Repeat the stretch of entries below from the line with "line: (374, 385)" through the line with "line: (818, 1286)". Include both ends and add nothing.

═══ Record extracts ═══

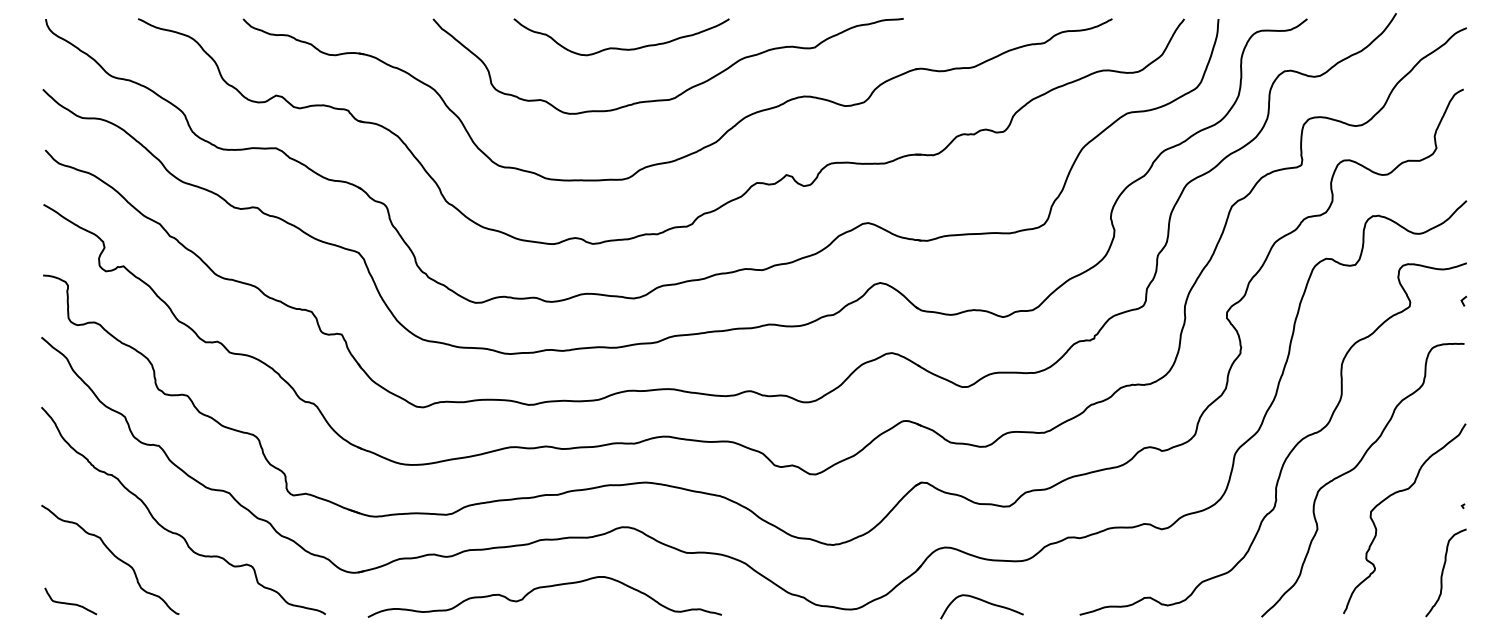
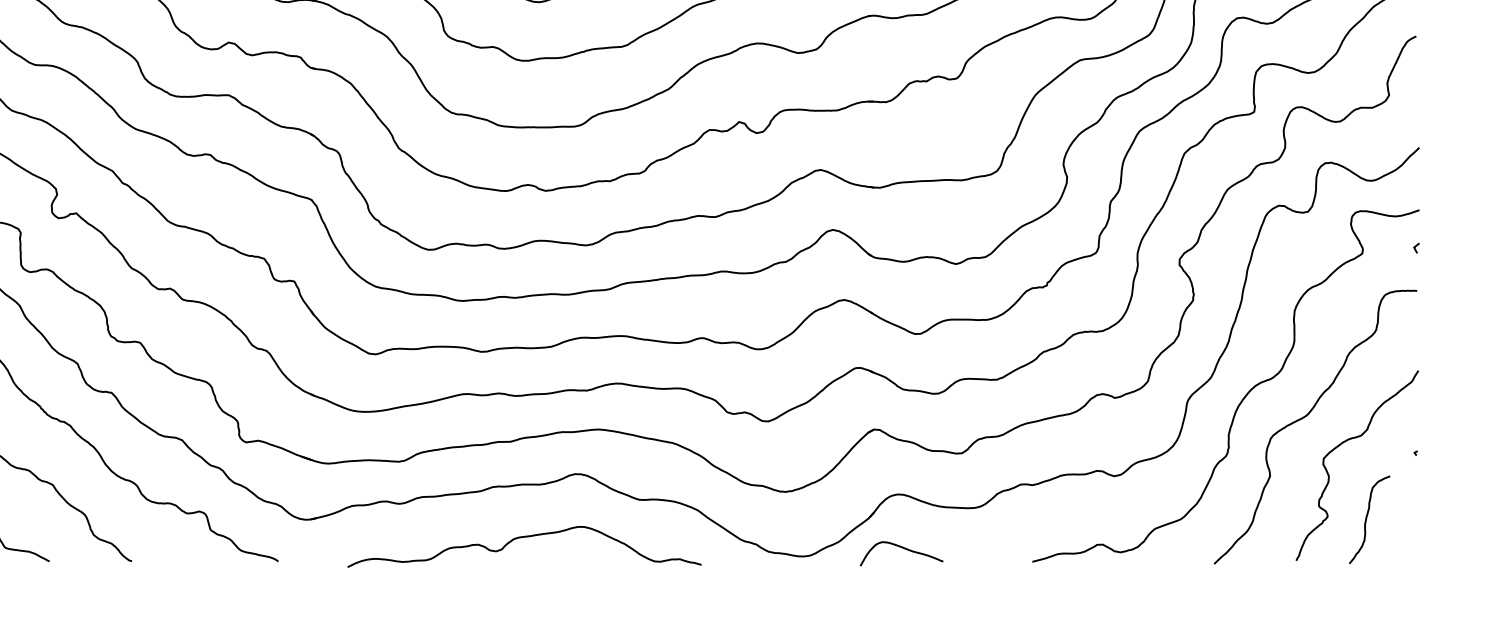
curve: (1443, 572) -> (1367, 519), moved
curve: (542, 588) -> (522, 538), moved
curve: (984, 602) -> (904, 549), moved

═══
═══ Record extracts ═══

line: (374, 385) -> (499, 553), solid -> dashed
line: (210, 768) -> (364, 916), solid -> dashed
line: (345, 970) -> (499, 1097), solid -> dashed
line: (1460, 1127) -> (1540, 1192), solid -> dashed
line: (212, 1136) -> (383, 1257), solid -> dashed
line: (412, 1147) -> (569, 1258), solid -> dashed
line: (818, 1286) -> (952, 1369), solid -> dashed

═══

● Response
line: (374, 385) -> (499, 553), solid -> dashed
line: (210, 768) -> (364, 916), solid -> dashed
line: (345, 970) -> (499, 1097), solid -> dashed
line: (1460, 1127) -> (1540, 1192), solid -> dashed
line: (212, 1136) -> (383, 1257), solid -> dashed
line: (412, 1147) -> (569, 1258), solid -> dashed
line: (818, 1286) -> (952, 1369), solid -> dashed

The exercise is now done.